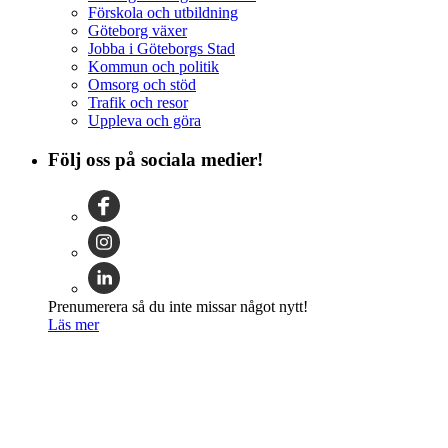
Förskola och utbildning
Göteborg växer
Jobba i Göteborgs Stad
Kommun och politik
Omsorg och stöd
Trafik och resor
Uppleva och göra
Följ oss på sociala medier!
Prenumerera så du inte missar något nytt!
Läs mer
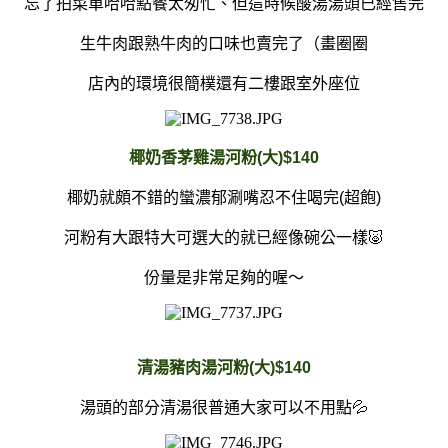
忘了拍菜單哈哈點餐太匆忙、但這時候酸湯湯頭已經售完
生牛肉跟熟牛肉的口味也賣完了（畫圈圈
店內的環境很簡樸還有二樓跟室外座位
椰奶香茅雞湯河粉(大)$140
椰奶就頗不錯的蠻濃郁涮嘴忍不住喝完(超飽)
河粉有大跟特大可選大的就已經像碗公一樣🐷
份量是非常足夠的喔～
清湯豬肉湯河粉(大)$140
湯頭的部分清湯很普通大家可以不用點💦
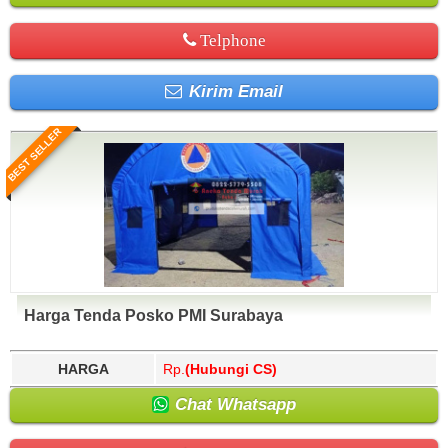
Telphone
Kirim Email
BEST SELLER
Harga Tenda Posko PMI Surabaya
HARGA
Rp.
(Hubungi CS)
Chat Whatsapp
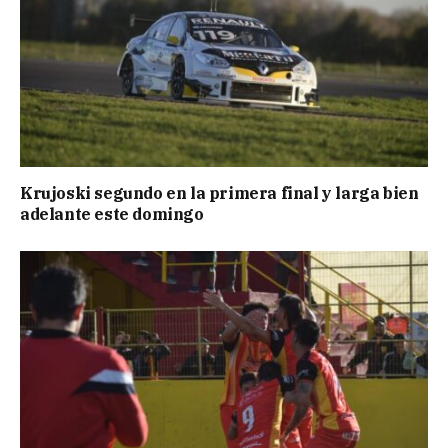
Krujoski segundo en la primera final y larga bien
adelante este domingo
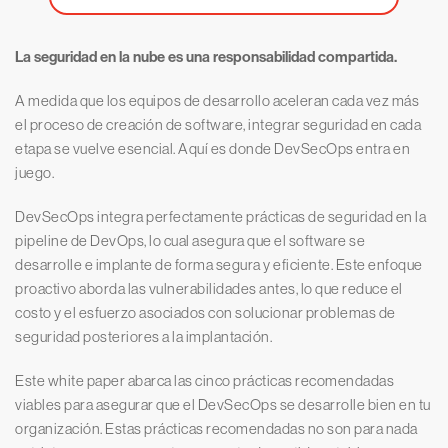
La seguridad en la nube es una responsabilidad compartida.
A medida que los equipos de desarrollo aceleran cada vez más
el proceso de creación de software, integrar seguridad en cada
etapa se vuelve esencial. Aquí es donde DevSecOps entra en
juego.
DevSecOps integra perfectamente prácticas de seguridad en la
pipeline de DevOps, lo cual asegura que el software se
desarrolle e implante de forma segura y eficiente. Este enfoque
proactivo aborda las vulnerabilidades antes, lo que reduce el
costo y el esfuerzo asociados con solucionar problemas de
seguridad posteriores a la implantación.
Este white paper abarca las cinco prácticas recomendadas
viables para asegurar que el DevSecOps se desarrolle bien en tu
organización. Estas prácticas recomendadas no son para nada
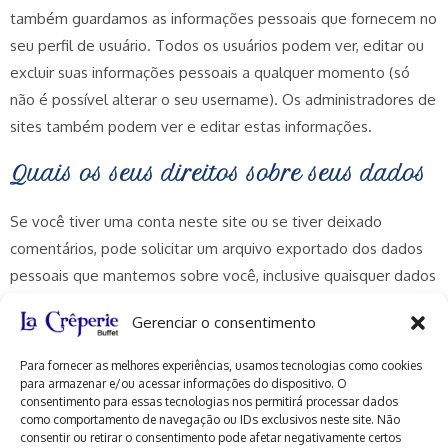
também guardamos as informações pessoais que fornecem no
seu perfil de usuário. Todos os usuários podem ver, editar ou
excluir suas informações pessoais a qualquer momento (só
não é possível alterar o seu username). Os administradores de
sites também podem ver e editar estas informações.
Quais os seus direitos sobre seus dados
Se você tiver uma conta neste site ou se tiver deixado
comentários, pode solicitar um arquivo exportado dos dados
pessoais que mantemos sobre você, inclusive quaisquer dados
que nos tenha fornecido. Também pode solicitar que
Gerenciar o consentimento
removamos qualquer dado pessoal que mantemos sobre
você. Isto não inclui nenhuns dados que somos obrigados a
Para fornecer as melhores experiências, usamos tecnologias como cookies
manter para propósitos administrativos, legais ou de
para armazenar e/ou acessar informações do dispositivo. O
consentimento para essas tecnologias nos permitirá processar dados
segurança.
como comportamento de navegação ou IDs exclusivos neste site. Não
consentir ou retirar o consentimento pode afetar negativamente certos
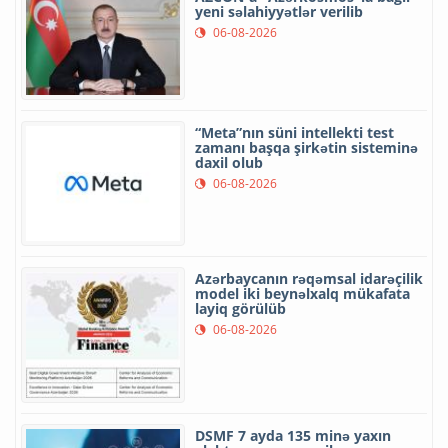
yeni səlahiyyətlər verilib
06-08-2026
“Meta”nın süni intellekti test
zamanı başqa şirkətin sisteminə
daxil olub
06-08-2026
Azərbaycanın rəqəmsal idarəçilik
model iki beynəlxalq mükafata
layiq görülüb
06-08-2026
DSMF 7 ayda 135 minə yaxın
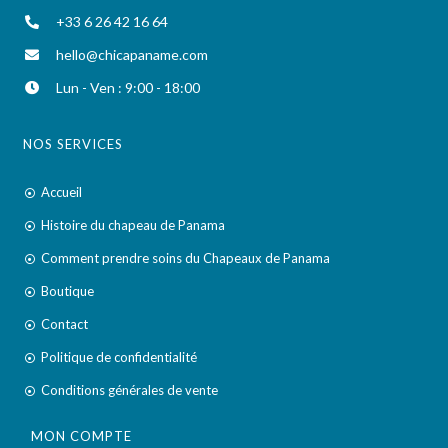
+33 6 26 42 16 64
hello@chicapaname.com
Lun - Ven : 9:00 - 18:00
NOS SERVICES
Accueil
Histoire du chapeau de Panama
Comment prendre soins du Chapeaux de Panama
Boutique
Contact
Politique de confidentialité
Conditions générales de vente
MON COMPTE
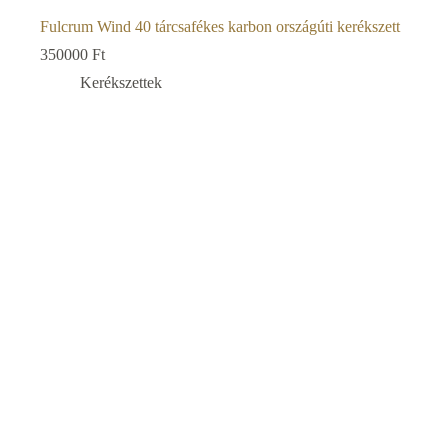
Fulcrum Wind 40 tárcsafékes karbon országúti kerékszett
350000
Ft
Kerékszettek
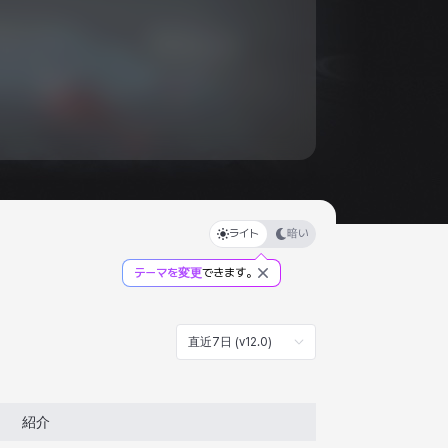
ライト
暗い
テーマを変更
できます。
直近7日 (v12.0)
紹介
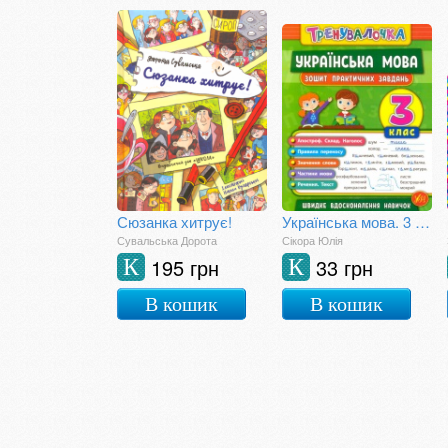
Сюзанка хитрує!
Українська мова. 3 клас. Зошит практичних занять
Сувальська Дорота
Сікора Юлія
195 грн
33 грн
К
К
В кошик
В кошик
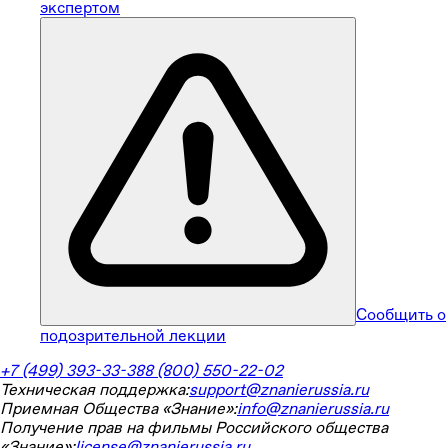
экспертом
Сообщить о
подозрительной лекции
+7 (499) 393-33-38
8 (800) 550-22-02
Техническая поддержка:
support@znanierussia.ru
Приемная Общества «Знание»:
info@znanierussia.ru
Получение прав на фильмы Российского общества
«Знание»:
license@znanierussia.ru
-----
**EXERCISE INSTRUCTIONS:** Repeat the listing word for word, and skip every picture it contains.

**ANSWER TO THIS EXERCISE:**
Förskola och utbildning
Göteborg växer
Jobba i Göteborgs Stad
Kommun och politik
Omsorg och stöd
Trafik och resor
Uppleva och göra
Följ oss på sociala medier!
Prenumerera så du inte missar något nytt!
Läs mer
忘了拍菜單哈哈點餐太匆忙、但這時候酸湯湯頭已經售完
生牛肉跟熟牛肉的口味也賣完了（畫圈圈
店內的環境很簡樸還有二樓跟室外座位
椰奶香茅雞湯河粉(大)$140
椰奶就頗不錯的蠻濃郁涮嘴忍不住喝完(超飽)
河粉有大跟特大可選大的就已經像碗公一樣🐷
份量是非常足夠的喔～
清湯豬肉湯河粉(大)$140
湯頭的部分清湯很普通大家可以不用點💦
Telphone
Kirim Email
BEST SELLER
Harga Tenda Posko PMI Surabaya
HARGA
Rp.
(Hubungi CS)
Chat Whatsapp
Krujoski segundo en la primera final y larga bien
adelante este domingo
La seguridad en la nube es una responsabilidad compartida.
A medida que los equipos de desarrollo aceleran cada vez más
el proceso de creación de software, integrar seguridad en cada
etapa se vuelve esencial. Aquí es donde DevSecOps entra en
juego.
DevSecOps integra perfectamente prácticas de seguridad en la
pipeline de DevOps, lo cual asegura que el software se
desarrolle e implante de forma segura y eficiente. Este enfoque
proactivo aborda las vulnerabilidades antes, lo que reduce el
costo y el esfuerzo asociados con solucionar problemas de
seguridad posteriores a la implantación.
Este white paper abarca las cinco prácticas recomendadas
viables para asegurar que el DevSecOps se desarrolle bien en tu
organización. Estas prácticas recomendadas no son para nada
também guardamos as informações pessoais que fornecem no
seu perfil de usuário. Todos os usuários podem ver, editar ou
excluir suas informações pessoais a qualquer momento (só
não é possível alterar o seu username). Os administradores de
sites também podem ver e editar estas informações.
Quais os seus direitos sobre seus dados
Se você tiver uma conta neste site ou se tiver deixado
comentários, pode solicitar um arquivo exportado dos dados
pessoais que mantemos sobre você, inclusive quaisquer dados
que nos tenha fornecido. Também pode solicitar que
Gerenciar o consentimento
removamos qualquer dado pessoal que mantemos sobre
você. Isto não inclui nenhuns dados que somos obrigados a
Para fornecer as melhores experiências, usamos tecnologias como cookies
manter para propósitos administrativos, legais ou de
para armazenar e/ou acessar informações do dispositivo. O
consentimento para essas tecnologias nos permitirá processar dados
segurança.
como comportamento de navegação ou IDs exclusivos neste site. Não
consentir ou retirar o consentimento pode afetar negativamente certos
yeni səlahiyyətlər verilib
06-08-2026
“Meta”nın süni intellekti test
zamanı başqa şirkətin sisteminə
daxil olub
06-08-2026
Azərbaycanın rəqəmsal idarəçilik
model iki beynəlxalq mükafata
layiq görülüb
06-08-2026
DSMF 7 ayda 135 minə yaxın
+33 6 26 42 16 64
hello@chicapaname.com
Lun - Ven : 9:00 - 18:00
NOS SERVICES
Accueil
Histoire du chapeau de Panama
Comment prendre soins du Chapeaux de Panama
Boutique
Contact
Politique de confidentialité
Conditions générales de vente
MON COMPTE
Fulcrum Wind 40 tárcsafékes karbon országúti kerékszett
350000
Ft
Kerékszettek
ライト
暗い
テーマを変更
できます。
直近7日 (v12.0)
紹介
Сюзанка хитрує!
Українська мова. 3 клас. Зошит практичних занять
Сувальська Дорота
Сікора Юлія
195 грн
33 грн
К
К
В кошик
В кошик
экспертом
Сообщить о
подозрительной лекции
+7 (499) 393-33-38
8 (800) 550-22-02
Техническая поддержка:
support@znanierussia.ru
Приемная Общества «Знание»:
info@znanierussia.ru
Получение прав на фильмы Российского общества
«Знание»:
license@znanierussia.ru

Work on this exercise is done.